What did he mean by that? Before she could ask, Bridget pulled him away, urging him to take some cookies home. Were other members complaining about the fact that their names had been given to the police? Father Michael had seemed to support her in that earlier, but something, or somebody, had changed his mind. But what had her option been? Refuse to tell the police? Play dumb?
All at once Amy felt like she needed a break. She didn’t want to hear any more sad stories or talk about what it had been like finding Sheila’s body. It suddenly seemed as if the whole group existed only as a meeting place for complaints and tales of woe and she didn’t want to be part of that.
Making an excuse about needing to get home to Emma, she said goodbye to their unofficial leader, Penelope, and waved to the other members of the group before escaping up the steps, through the basement doors and out into the crisp night air.
She stopped short when she saw that Richard was standing just outside the doors. His back was to her as he spoke quietly but rapidly into a cell phone.
“No fucking way. I’m not taking the fall on this. That is not the way it’s going down.”

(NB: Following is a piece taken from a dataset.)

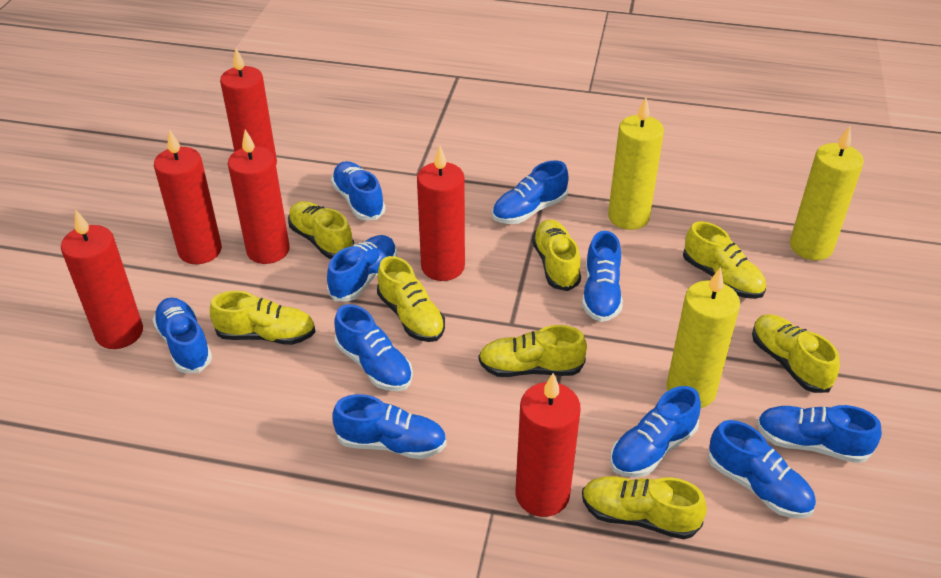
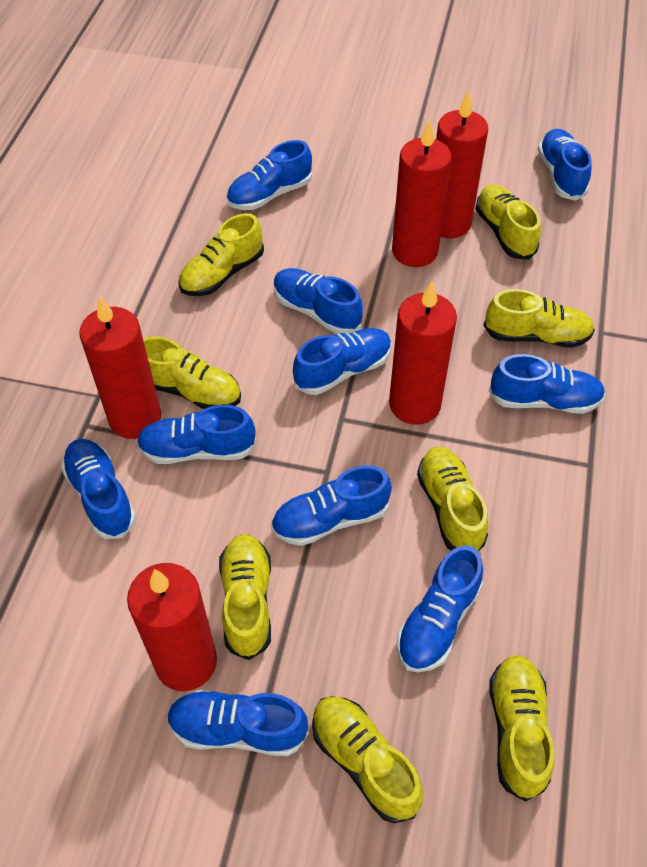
red candle: 6 -> 5
yellow candle: 3 -> 0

She stood still, but he whirled around obviously having heard her.
“I’ve got to go,” he said into the phone while scowling at Amy. He snapped it closed. “Why are you eavesdropping?”
“I wasn’t,” Amy said, scowling right back. “You’re blocking the exit.” She stepped around him and hurried toward her car, trying to listen without looking back to see if he was following her.
Only once she was past did the implications of what he’d said on the phone fully hit her. She turned around, sure she could hear his footsteps racing after her, but he was gone and there were only a few leaves scuttling along the empty sidewalk.